Deng Sui was a stunning queen, the last excellent female politician who managed the empire well while restraining the power of her clan.
After Empress Deng Sui passed away, in the following decades, strong clans of empress dowagers' and the eunuch group started to manipulate politics, who kept fighting against each other to obtain power.
Unearthed Embroidery of Han — Hunan Museum (Photo by Dongmaiying)
Fall and Disintegration of the Han Empire
Incapable emperors, intense struggles, corruption, merger, and severe land acquisitions caused the appearance of some powerful warlords with large numbers of private forces.

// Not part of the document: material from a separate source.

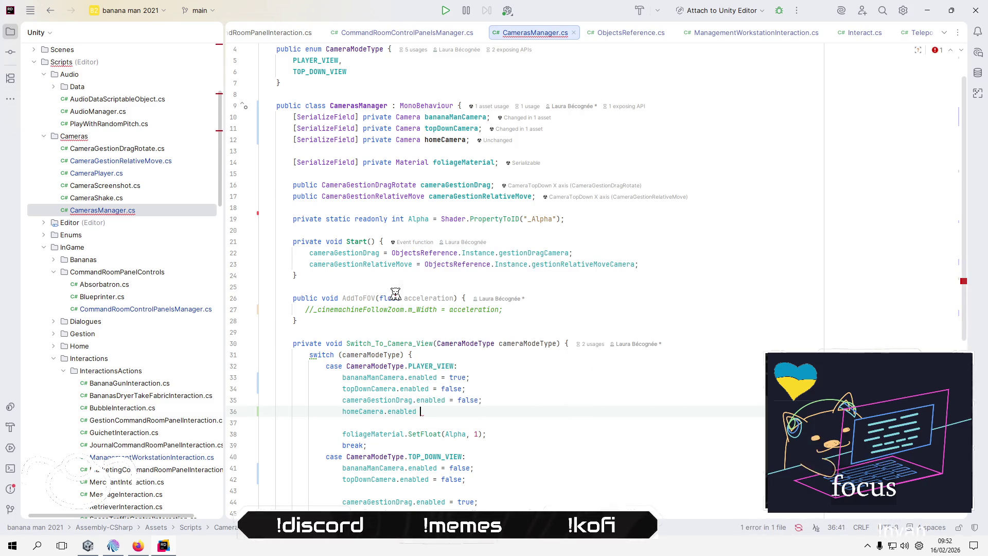
type("= fal")
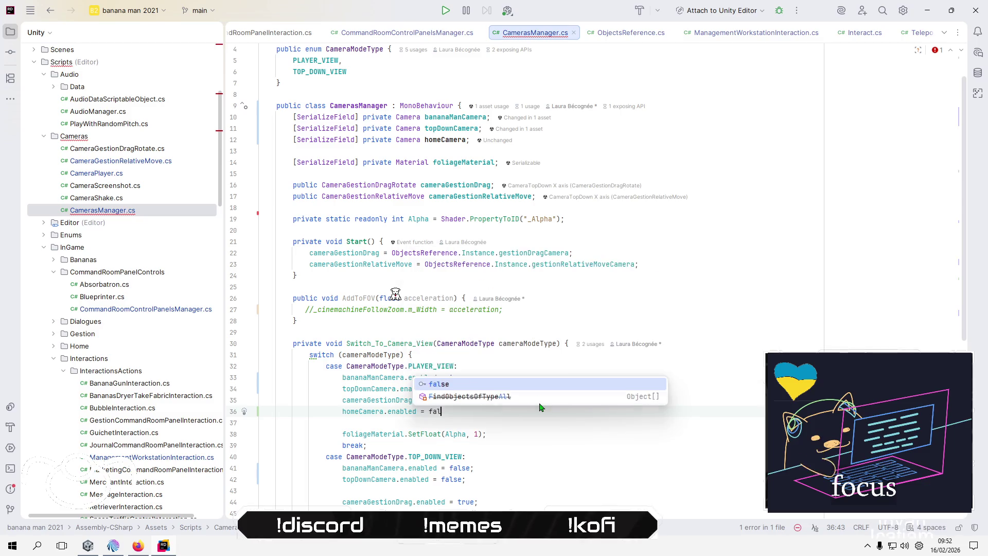
type("se;")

When Emperor Liu Xie ascended to the throne as an 8-year-old, he was controlled by eunuchs and then powerful overlords. He tried his best to fight against those forces but never succeeded.
After his final counterattack failed, he was forced to abdicate the throne to the strongest warlord.
He then lived the rest of his life as a successful doctor while his enormous empire, the Han Dynasty, officially ended, and the whole country stepped into the divided Three Kingdoms (220 — 280) era.
Glass Bowl of Han — Nanyang Cultural Relic and Archeology Research Institute (Photo by Dongmaiying)
Political Structure and Social Systems of the Han Dynasty
13 million — 65 million — 23 million (beginning — peak — ending)
Political System: Three Councillors and Nine Ministers System
The emperor had the supreme power; officials in charge of the military, administration, and supervision (Three Councillors) directly answered to the emperor.
The other nine departments (Nine Ministers) that managed finance, judiciary, ceremony, security, etc., were independent of each other and only listened to the emperor.
Vassal states and counties co-existed at the beginning of the Han Dynasty. Decades later, Emperor Liu Che published a policy that gradually abrogated vassal states.
The counties whose governors were assigned, monitored, and assessed by the central government replaced those half-independent vassal states and were directly controlled by the emperor.
Lacquer Plate of Han — Hunan Museum (Photo by Dongmaiying)
Official Selection System:
Emperor and the powerful minister could directly assign officers.
The governors of each county should recommend specific numbers (based on the numbers of the local population) of talented people to the central government. But they had to pass certain exams to get the positions.
Graduate students from the National Confucianism College would also be assigned proper positions.
1/30 of farmland products; capitation taxes; one month of labor each year (people between 21 and 56 years old).
Currency of Han "Wu Zhu Qian" — Shanghai Museum
Every man between 21 and 56 was required to serve in the army for two years; one year in their local province and one year in the capital city or the border.
Private Ownership of Land, where civilians can own, cultivate, and sell their farmland while paying taxes to their country.